In 1918 Loveridge was required to serve in the military but he appealed on the grounds of "undue hardship (family reasons)" with the case adjourned until the next sitting of the Wellington Military Service Board. Two weeks later they met again and decided to "recommend leave till the January draft". As the war ended in November 1918 there was to be no January draft. On 5 December 1920 the Loveridges had another son with the birth of Ian James (1921–1945). He was killed in World War II on 26 April 1945, aged 25. Ian was a wireless operator/air gunner for the RNZAF. He was on an aircraft which brought back one of the first groups of freed POWs. They had then taken off from Wing, in Buckinghamshire when it hit a tree just after taking off and crashed near Northampton.
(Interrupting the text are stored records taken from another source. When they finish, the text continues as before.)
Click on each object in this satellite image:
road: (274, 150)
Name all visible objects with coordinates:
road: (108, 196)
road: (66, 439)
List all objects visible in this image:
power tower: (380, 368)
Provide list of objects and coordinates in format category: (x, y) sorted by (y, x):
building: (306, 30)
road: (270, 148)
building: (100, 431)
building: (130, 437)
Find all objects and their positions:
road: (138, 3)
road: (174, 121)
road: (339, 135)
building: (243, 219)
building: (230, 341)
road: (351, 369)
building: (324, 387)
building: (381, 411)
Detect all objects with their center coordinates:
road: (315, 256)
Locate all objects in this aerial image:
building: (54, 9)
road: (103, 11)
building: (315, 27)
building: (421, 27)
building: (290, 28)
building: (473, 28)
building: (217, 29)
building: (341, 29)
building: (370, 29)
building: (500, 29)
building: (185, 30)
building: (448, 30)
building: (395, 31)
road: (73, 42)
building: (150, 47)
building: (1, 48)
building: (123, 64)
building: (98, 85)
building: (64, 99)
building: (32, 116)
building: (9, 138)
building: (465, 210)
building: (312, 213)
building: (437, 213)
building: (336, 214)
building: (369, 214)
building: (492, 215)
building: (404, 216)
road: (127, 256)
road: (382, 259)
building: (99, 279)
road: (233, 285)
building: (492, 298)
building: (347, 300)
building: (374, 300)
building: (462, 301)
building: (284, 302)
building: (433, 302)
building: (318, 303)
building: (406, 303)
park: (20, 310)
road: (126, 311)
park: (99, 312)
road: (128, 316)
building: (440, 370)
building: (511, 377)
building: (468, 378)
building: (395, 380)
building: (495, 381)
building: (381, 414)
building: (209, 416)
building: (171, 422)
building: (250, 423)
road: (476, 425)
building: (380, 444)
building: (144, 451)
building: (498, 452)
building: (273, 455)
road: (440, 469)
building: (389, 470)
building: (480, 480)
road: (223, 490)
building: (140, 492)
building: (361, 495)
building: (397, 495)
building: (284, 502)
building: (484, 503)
In the early 1920s Norm Loveridge's wife obtained a separation order after he had failed to “maintain his wife”. They were then divorced, with Norm remarrying in 1926 to Helen Eliza Woodman (1893–1980).

===Working life===
In 1918 Loveridge was working as a tram conductor in Newtown, Wellington and living at 48 Owen Street. He represented the Wellington Tramways rugby team in 1919 on a Northern Tour to Taranaki, Auckland, and Wanganui. In 1926 after retirement from his playing days he began managing the Dixieland Cabaret at Point Chevalier. In November 1928 he was forced to step down as the manager due to ill health. He was said to be going to Sydney for a couple of months to recover and he hoped to return to work after that. In 1928 the census stated that he was living in Point Chevalier and working as a tea kiosk proprietor. In 1930 he was appointed the manager of the newly opening Peter Pan Cabaret in the Campbell Building on Rutland Street, Auckland central. The venue opened on 21 August of that year.

===Death===
After working in Auckland he moved to south Auckland and worked as a farmer. The 1935 census listed him as living at Paerata and working as a farmer which he did so through to at least 1938. From 1946 onwards he was farming in Drury. Norm Loveridge died on October 22, 1956, aged 63 and was buried in Papakura.